Lesson Nº 4: Finally, president Obama must remember that he and the Democratic party won with overwhelming public support, and that he has a mandate to change the course that the country has been in over the past eight years. Therefore, in spite of the timidity that’s always urged by establishment insiders in the media and in the halls of the capital, president Obama must assert his popular mandate and now shy away from pursuing a bold progressive agenda.
February 8th, 2009
Fresh off his victory as the new chairman of the republican party, Michael Steele proves adept at continuing with his party’s practice of hypocrisy and mendacity. While on ABC News, Steele made the nonsensical argument that government created jobs are not jobs, they are work; and that only private sector jobs count as jobs, since only they are sustainable over the long term.
In the near-term, with national unemployment creeping over 7%, the goal is to put Americans back to work and to thereby boost the economy, period. So, while the government contracts included in the stimulus package may come to an end at some point, the immediate goal of putting Americans back to work will have been fulfilled; and, equally important, the long term benefits of these “government jobs” will accrue as regards to the nation’s infrastructure.

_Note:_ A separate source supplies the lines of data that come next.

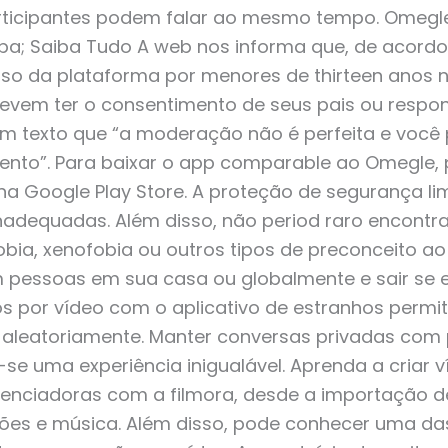
ticipantes podem falar ao mesmo tempo. Omegle 
a; Saiba Tudo A web nos informa que, de acord
so da plataforma por menores de thirteen anos nã
vem ter o consentimento de seus pais ou responsáv
 um texto que “a moderação não é perfeita e voc
to”. Para baixar o app comparable ao Omegle,
na Google Play Store. A proteção de segurança li
inadequadas. Além disso, não period raro encontra
ia, xenofobia ou outros tipos de preconceito ao u
pessoas em sua casa ou globalmente e sair se e
s por vídeo com o aplicativo de estranhos permi
s aleatoriamente. Manter conversas privadas com 
se uma experiência inigualável. Aprenda a criar v
luenciadoras com a filmora, desde a importação d
ições e música. Além disso, pode conhecer uma d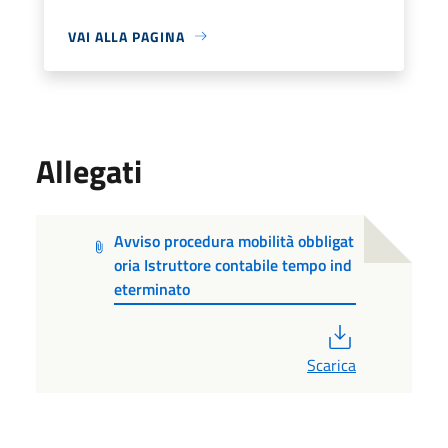
VAI ALLA PAGINA
Allegati
Avviso procedura mobilità obbligat
oria Istruttore contabile tempo ind
eterminato
PDF
Scarica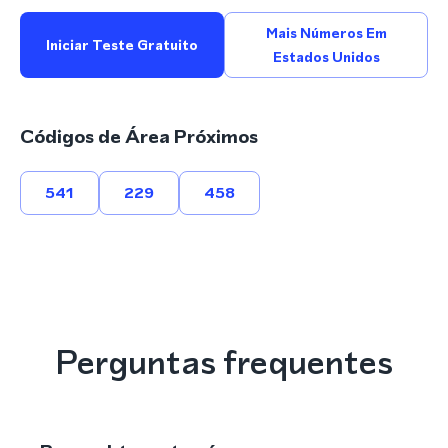
Mais Números Em
Iniciar Teste Gratuito
Estados Unidos
Códigos de Área Próximos
541
229
458
Perguntas frequentes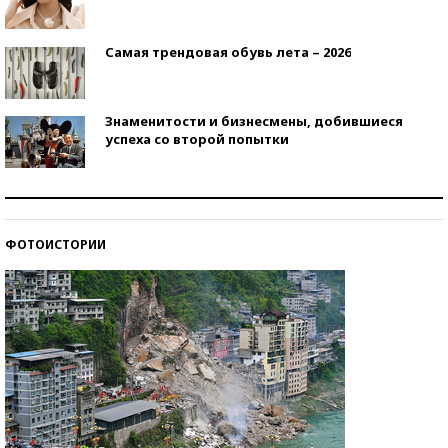
Самая трендовая обувь лета – 2026
Знаменитости и бизнесмены, добившиеся
успеха со второй попытки
Как защититься от солнца на курорте?
ФОТОИСТОРИИ
Кто изобрел средства связи?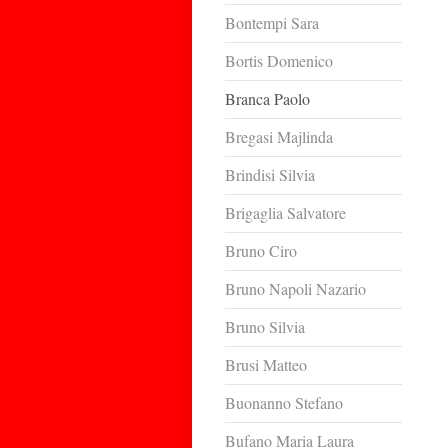
Bontempi Sara
Bortis Domenico
Branca Paolo
Bregasi Majlinda
Brindisi Silvia
Brigaglia Salvatore
Bruno Ciro
Bruno Napoli Nazario
Bruno Silvia
Brusi Matteo
Buonanno Stefano
Bufano Maria Laura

Incredulously, Steele dares to suggest that the goal of the stimulus bill ought to be to create sustainable jobs for the long term; thereby completely undermining the entire rationale of the republican opposition to bill. Remember, this is the very bill that republicans claim contains “wasteful” spending on education, healthcare, teachers, firefighters, police, and public infrastructure. The very things that create the dynamic for sustainable growth over, yes, the long term.
Here’s Steele with George Stephanopoulos this morning:
STEPHANOPOULOS: But outside of Washington, some strong Republican voices have said the stimulus package is needed now. Governor Arnold Schwarzenegger, Governor Charlie Crist of Florida, he supports the package.
(BEGIN VIDEO CLIP)
GOV. CHARLIE CRIST, R-FLA.: This program will help us with education, with health care, Medicaid specifically, infrastructure. These are the kinds of things that produce jobs. It could mean $13 billion to the sunshine state. It comes at a time when we need it. People need jobs. It’s about jobs, jobs, jobs.
(END VIDEO CLIP)
STEPHANOPOULOS: He suggests that you and Republican Party leaders here in Washington are on the wrong side of the biggest issue, jobs.

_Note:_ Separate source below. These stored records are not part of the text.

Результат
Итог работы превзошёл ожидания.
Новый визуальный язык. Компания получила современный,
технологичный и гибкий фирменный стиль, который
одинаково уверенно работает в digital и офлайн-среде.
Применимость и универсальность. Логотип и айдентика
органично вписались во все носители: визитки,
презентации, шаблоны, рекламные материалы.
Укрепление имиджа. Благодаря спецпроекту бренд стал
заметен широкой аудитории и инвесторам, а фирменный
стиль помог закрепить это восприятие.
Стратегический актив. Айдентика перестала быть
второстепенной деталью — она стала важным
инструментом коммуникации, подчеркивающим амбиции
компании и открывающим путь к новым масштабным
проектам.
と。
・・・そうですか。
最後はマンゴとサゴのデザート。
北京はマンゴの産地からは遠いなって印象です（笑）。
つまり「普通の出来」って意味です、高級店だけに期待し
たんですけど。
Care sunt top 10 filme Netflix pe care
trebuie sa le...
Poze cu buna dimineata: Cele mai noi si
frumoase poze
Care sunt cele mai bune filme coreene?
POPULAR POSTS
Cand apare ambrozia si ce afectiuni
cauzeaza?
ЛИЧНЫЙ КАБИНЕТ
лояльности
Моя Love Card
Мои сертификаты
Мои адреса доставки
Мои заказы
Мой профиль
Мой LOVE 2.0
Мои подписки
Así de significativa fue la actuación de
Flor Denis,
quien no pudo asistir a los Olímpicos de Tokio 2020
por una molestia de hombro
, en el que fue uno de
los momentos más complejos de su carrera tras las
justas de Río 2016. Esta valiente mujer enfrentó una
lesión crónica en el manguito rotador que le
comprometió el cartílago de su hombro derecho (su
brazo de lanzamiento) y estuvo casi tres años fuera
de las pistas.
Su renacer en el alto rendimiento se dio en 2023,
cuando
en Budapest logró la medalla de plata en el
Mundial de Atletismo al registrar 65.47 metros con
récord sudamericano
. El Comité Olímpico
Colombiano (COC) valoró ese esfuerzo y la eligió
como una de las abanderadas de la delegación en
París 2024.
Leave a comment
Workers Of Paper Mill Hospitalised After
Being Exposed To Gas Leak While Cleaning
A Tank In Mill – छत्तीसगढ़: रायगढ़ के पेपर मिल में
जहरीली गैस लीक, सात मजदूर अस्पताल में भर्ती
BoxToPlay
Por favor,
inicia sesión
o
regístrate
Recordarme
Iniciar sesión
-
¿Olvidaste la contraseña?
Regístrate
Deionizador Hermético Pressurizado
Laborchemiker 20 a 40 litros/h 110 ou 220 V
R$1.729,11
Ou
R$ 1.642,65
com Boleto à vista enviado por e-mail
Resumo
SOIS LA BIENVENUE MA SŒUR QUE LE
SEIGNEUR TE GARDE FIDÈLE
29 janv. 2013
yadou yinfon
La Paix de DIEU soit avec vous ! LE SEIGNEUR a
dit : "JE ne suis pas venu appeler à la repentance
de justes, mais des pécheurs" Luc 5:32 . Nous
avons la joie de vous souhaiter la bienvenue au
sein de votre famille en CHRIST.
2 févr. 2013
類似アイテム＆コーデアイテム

STEELE: Well, no — you know, with all due respect to the governor, I understand where he’s coming from. Having been a state official, I know what it means to get those dollars when you’re in tight times.
But you’ve got to look at the entire package. You’ve got to look at what’s going to create sustainable jobs.
What this administration is talking about is making work. It is creating work.
STEPHANOPOULOS: But that’s a job.
STEELE: No, it’s not a job. A job is something that — that a business owner creates. It’s going to be long term. What he’s creating…
STEPHANOPOULOS: So a job doesn’t count if it’s a government job?
STEELE: Hold on. No, let me — let me — let me finish. That is a contract. It ends at a certain point, George. You know that. These road projects that we’re talking about have an end point.
As a small-business owner, I’m looking to grow my business, expand my business. I want to reach further. I want to be international. I want to be national. It’s a whole different perspective on how you create a job versus how you create work. And I’m — either way, the bottom line is…
STEPHANOPOULOS: I guess I don’t really understand that distinction.
STEELE: Well, the difference — the distinction is this. If a government — if you’ve got a government contract that is a fixed period of time, it goes away. The work may go away. That’s — there’s no guarantee that that — that there’s going to be more work when you’re done in that job.